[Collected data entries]
****

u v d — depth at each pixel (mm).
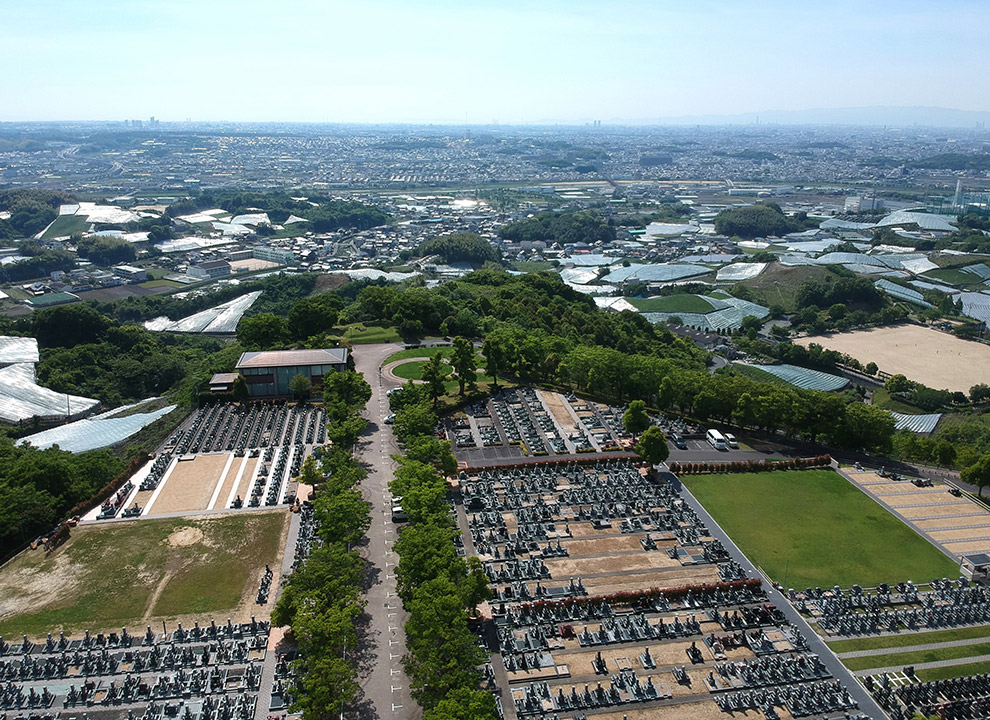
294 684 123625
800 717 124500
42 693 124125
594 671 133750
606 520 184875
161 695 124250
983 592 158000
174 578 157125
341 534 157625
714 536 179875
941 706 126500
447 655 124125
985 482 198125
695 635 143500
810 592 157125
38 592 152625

****

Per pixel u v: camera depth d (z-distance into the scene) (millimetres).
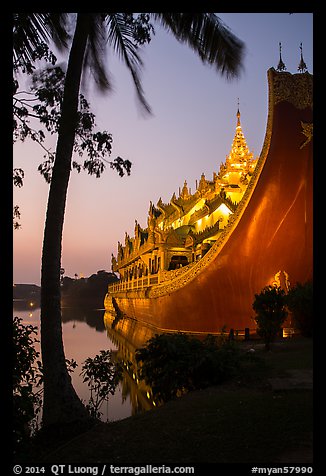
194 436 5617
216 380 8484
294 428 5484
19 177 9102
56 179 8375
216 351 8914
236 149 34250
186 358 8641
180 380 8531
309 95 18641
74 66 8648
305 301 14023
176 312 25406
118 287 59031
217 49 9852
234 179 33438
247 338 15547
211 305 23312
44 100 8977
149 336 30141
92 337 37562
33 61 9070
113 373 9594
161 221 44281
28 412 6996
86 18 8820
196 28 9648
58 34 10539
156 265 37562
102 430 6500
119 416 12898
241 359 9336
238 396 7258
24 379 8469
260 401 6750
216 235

****

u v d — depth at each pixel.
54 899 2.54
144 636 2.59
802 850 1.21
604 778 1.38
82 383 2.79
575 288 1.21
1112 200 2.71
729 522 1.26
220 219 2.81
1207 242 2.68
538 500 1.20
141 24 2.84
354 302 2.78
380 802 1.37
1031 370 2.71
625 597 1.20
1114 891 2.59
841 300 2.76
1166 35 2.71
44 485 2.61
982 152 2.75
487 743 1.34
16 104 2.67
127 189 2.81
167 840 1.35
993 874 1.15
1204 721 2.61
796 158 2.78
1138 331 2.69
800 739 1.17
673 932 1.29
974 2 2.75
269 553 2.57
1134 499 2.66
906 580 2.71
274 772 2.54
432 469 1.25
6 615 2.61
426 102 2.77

****

→ **YOUR INSTRUCTIONS**
Print from the line containing "u v d — depth at each pixel (mm)." through the line containing "38 592 152625" in the data above, exactly as the lines stand, and omit every picture.

→ **RESPONSE TO THE TASK**
u v d — depth at each pixel (mm).
294 684 123625
800 717 124500
42 693 124125
594 671 133750
606 520 184875
161 695 124250
983 592 158000
174 578 157125
341 534 157625
714 536 179875
941 706 126500
447 655 124125
985 482 198125
695 635 143500
810 592 157125
38 592 152625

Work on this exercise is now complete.